2. Goddess as landscape, not doctrine
The conversation deepens into local goddesses, particularly Andraste, and how land-based deities feel different when encountered in place. Ruth speaks about walking by rivers, standing in landscapes, and feeling connection not through belief, but through presence.
We talk about how goddess energies shift across time, culture, and human evolution, emerging in different guises as we need them, rather than remaining fixed or singular.
3. Releasing guilt from spiritual practice
We dismantle the idea that devotion must be constant, perfect, or fear-driven. There's a clear rejection of punitive spirituality, whether religious or magickal. Relationships with goddesses, land, or ritual are described as cyclical, seasonal, and alive.
The idea that missed rituals, forgotten candles, or inconsistent practices might invite punishment is named as inherited conditioning, not truth.
4. Rhythm, attention, and everyday magick
The conversation turns toward daily practices: tarot, journaling, meditation, walking, noticing. We speak about the danger of turning spiritual tools into checklists, and Ruth reflects on how presence matters more than frequency.
5. Nature as a companion through illness and isolation
Ruth shares her experience of living alone in nature during chemotherapy and lockdown. Stripped back physically and emotionally, she describes how land, trees, animals, and seasons became companions rather than scenery.
From butterflies overwintering in outbuildings, to deer sleeping nearby, to trees marked with her birth year, nature is described as witness, mirror, and quiet ally during a time of profound vulnerability.
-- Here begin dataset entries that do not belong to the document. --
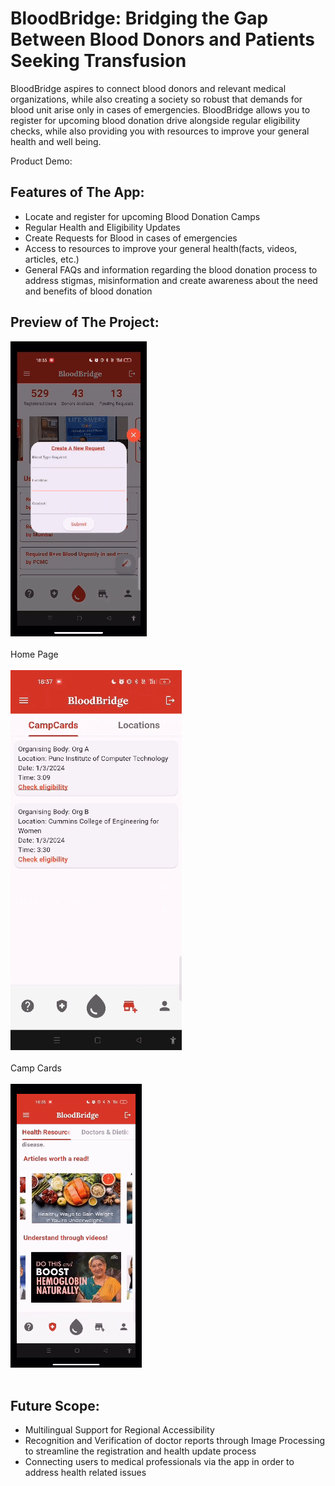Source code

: # BloodBridge: Bridging the Gap Between Blood Donors and Patients Seeking Transfusion

BloodBridge aspires to connect blood donors and relevant medical organizations, while also creating a society so robust that demands for blood unit arise only in cases of emergencies. BloodBridge allows you to register for upcoming blood donation drive alongside regular eligibility checks, while also providing you with resources to improve your general health and well being.

Product Demo: 

## Features of The App:

- Locate and register for upcoming Blood Donation Camps
- Regular Health and Eligibility Updates
- Create Requests for Blood in cases of emergencies
- Access to resources to improve your general health(facts, videos, articles, etc.)
- General FAQs and information regarding the blood donation process to address stigmas, misinformation and create awareness about the need and benefits of blood donation

## Preview of The Project:

![Home Page](https://github.com/rohraharjas/gdsc_solutions-1/blob/main/homepage.gif)<br><br>Home Page<br><br>
![Camp Cards](https://github.com/rohraharjas/gdsc_solutions-1/blob/main/campcards.gif)<br><br>Camp Cards<br><br>
![Health Tips](https://github.com/rohraharjas/gdsc_solutions-1/blob/main/healthtips.gif)<br><br><Health Tips>

## Future Scope:

- Multilingual Support for Regional Accessibility
- Recognition and Verification of doctor reports through Image Processing to streamline the registration and health update process
- Connecting users to medical professionals via the app in order to address health related issues
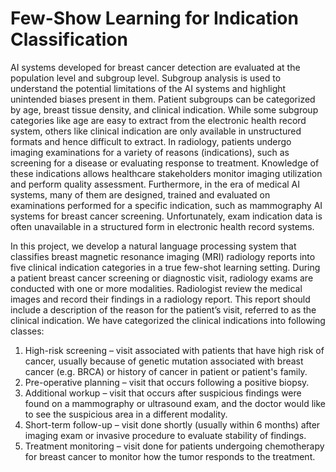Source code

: # Few-Show Learning for Indication Classification
AI systems developed for breast cancer detection are evaluated at the population level and subgroup level. Subgroup analysis is used to understand the potential limitations of the AI systems and highlight unintended biases present in them. Patient subgroups can be categorized by age, breast tissue density, and clinical indication. While some subgroup categories like age are easy to extract from the electronic health record system, others like clinical indication are only available in unstructured formats and hence difficult to extract. 
In radiology, patients undergo imaging examinations for a variety of reasons (indications), such as screening for a disease or evaluating response to treatment. Knowledge of these indications allows healthcare stakeholders monitor imaging utilization and perform quality assessment. Furthermore, in the era of medical AI systems, many of them are designed, trained and evaluated on examinations performed for a specific indication, such as mammography AI systems for breast cancer screening. Unfortunately, exam indication data is often unavailable in a structured form in electronic health record systems.

In this project, we develop a natural language processing system that classifies breast magnetic resonance imaging (MRI) radiology reports into five clinical indication categories in a true few-shot learning setting. During a patient breast cancer screening or diagnostic visit, radiology exams are conducted with one or more modalities. Radiologist review the medical images and record their findings in a radiology report. This report should include a description of the reason for the patient’s visit, referred to as the clinical indication. We have categorized the clinical indications into following classes:
1. High-risk screening – visit associated with patients that have high risk of cancer, usually because of genetic mutation associated with breast cancer (e.g. BRCA) or history of cancer in patient or patient's family.
2. Pre-operative planning – visit that occurs following a positive biopsy.
3. Additional workup – visit that occurs after suspicious findings were found on a mammography or ultrasound exam, and the doctor would like to see the suspicious area in a different modality.
4. Short-term follow-up – visit done shortly (usually within 6 months) after imaging exam or invasive procedure to evaluate stability of findings.
5. Treatment monitoring – visit done for patients undergoing chemotherapy for breast cancer to monitor how the tumor responds to the treatment.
6. Bones, feathers, and respectful relationship
The conversation moves towards skulls, bones, feathers, and instinctive boundaries. Ruth speaks about collecting skulls with permission and reverence, not as tools of power, but as companions and protectors. And I share my own discomfort with feathers, illustrating how intuitive limits are as important as intuitive pulls.
There's no judgment here. Only curiosity, humour, and respect for how differently people relate to material allies.
7. Vastness, insignificance, and freedom
Together, we talk on the vastness of the universe, deep time, evolution, and humanity’s smallness within it all. Rather than nihilism, this awareness brings relief. Perspective. Permission to make mistakes. Permission to live.
8. Becoming part of nature, not its manager
We close with reflections on ageing, cronehood, and belonging. Ruth speaks about no longer fearing the dark, about sitting quietly in woods, releasing hedgehogs, and allowing nature to carry on around her.
This is a conversation about remembering that we belong, even when we feel stripped bare.